Day 32......not a good day! 'Finger'
I was doing great being back at work the past two days (am off now for bereavement leave) and I did not have the need for taking the Xanax for over 26 hours. But since I tried to sleep without it I got the Hypnic Jerks again (shock going through your nervous system jolting you awake right as you are about to fall asleep) It happens continuously throughout the night and you get no sleep.

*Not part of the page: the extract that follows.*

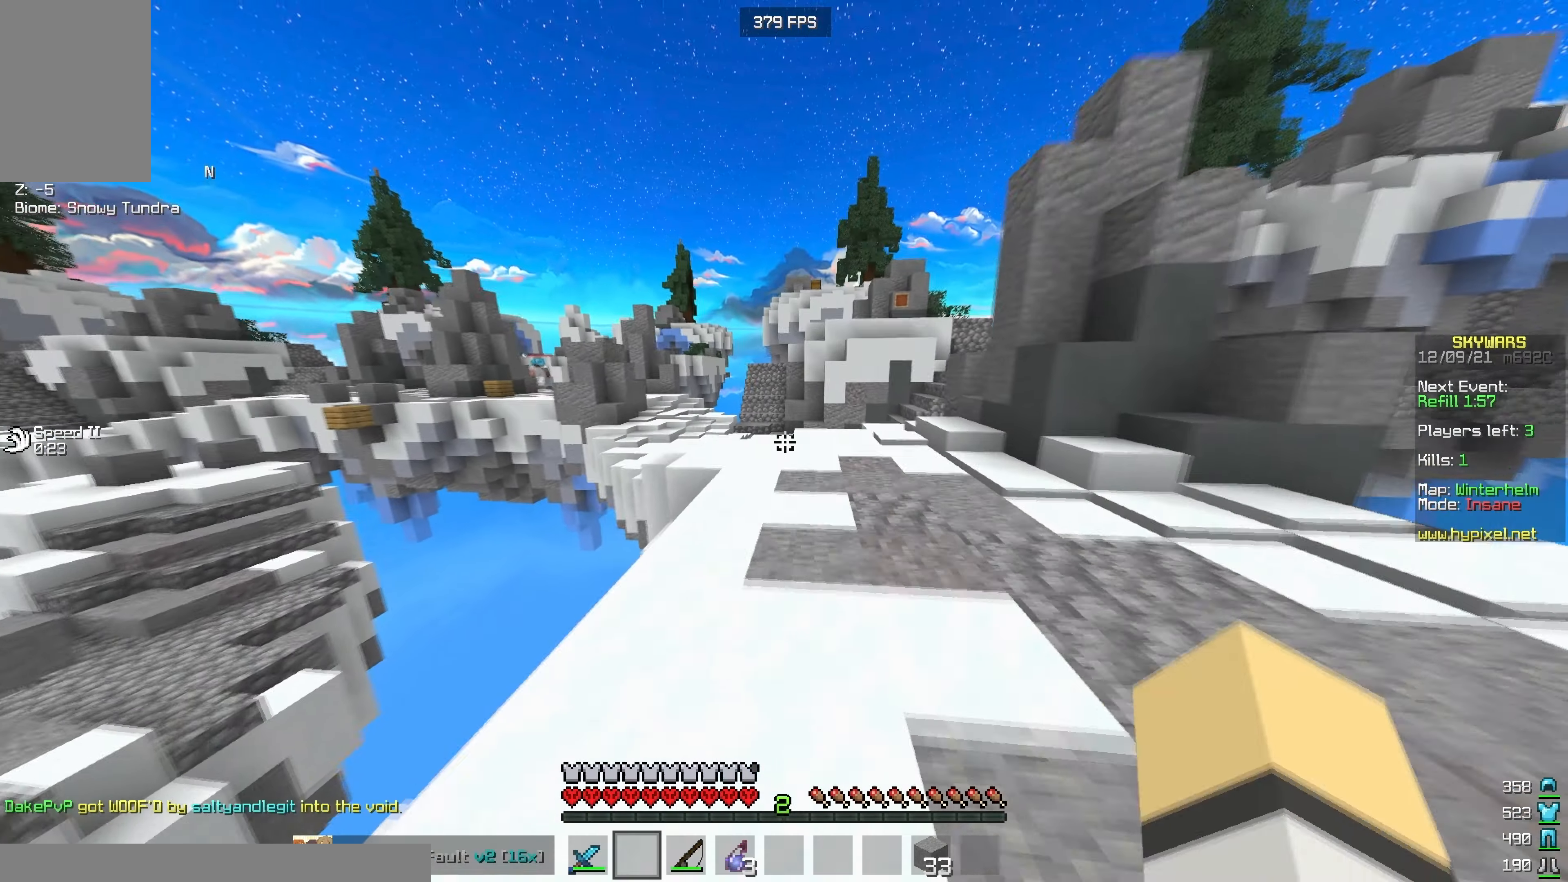
{"keys": ["w"], "mouse": [], "events": []}
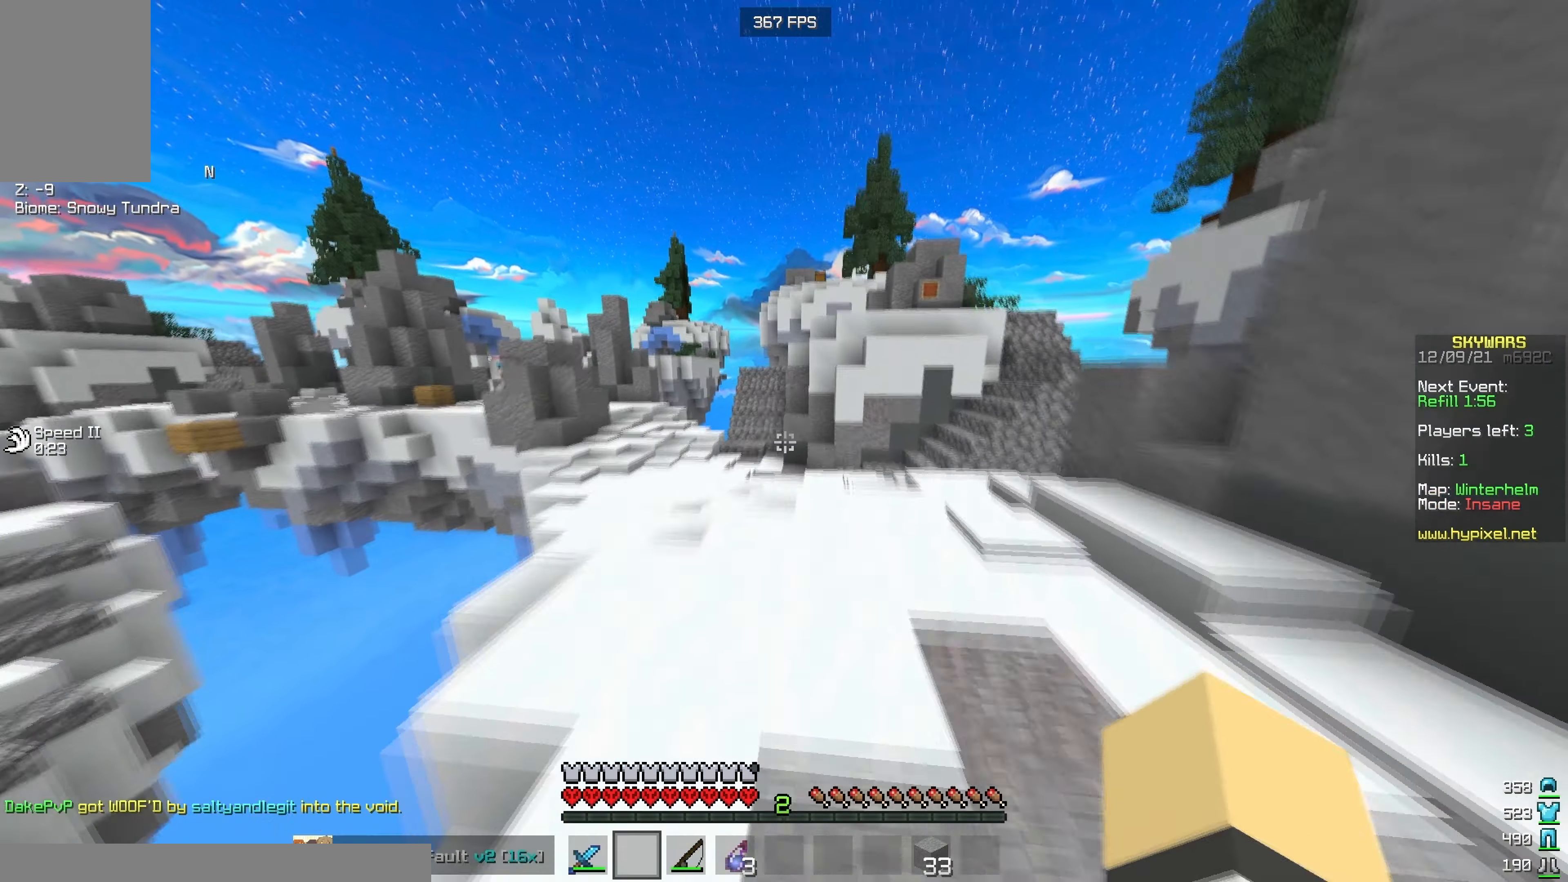
{"keys": ["w"], "mouse": [], "events": [[117, "a", "down"], [367, "a", "up"]]}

This is killing me. I have no cravings for chew at all, well, except for what I call slight anxiety cravings. Like my body is in an elevated state and wants something. Anyone experience the Hypnic Jerks?
I am thinking it's withdrawal from the Xanax because this only happened the last time a took a break from taking it. Please god, let me get better with each day, allow me to heal and live a better life.... I just ask for some sleep is all.......
I have had that for years. I have noticed in my nicotine gaps that they get a lot worse. I don't know what causes it nor how to prevent it. Fortunately for me, I'm a deep sleeper and it never has caused real problems. Just the times when it does knock me out of the almost asleep state and scares the hell out of me, haha. I don't have any real advice for you, just know that you aren't alone.
As far as needing help sleeping - I've only had one real time in my life when I had trouble going to sleep. When I was going through my divorce. What helped me a lot was drinking some "sleepy -time" tea and reading a book. Knocked me out every time. I tried a few medicines, but none helped me sleep and just made me feel like crap the next day.
I hope things get better for you.
Things will get better. A lot.
Dude, get out the calculator. How many days did you feed your brain neurotoxin??? How many days have you been clean from that poison? It will happen. In the meantime, keep posting here. You will be furious reading this back in the near future.
Quit with you today sir.
10,960 days feeding it neurotoxin. 'bang head'
Day 35 without feeding the brain neurotoxin "nicotine"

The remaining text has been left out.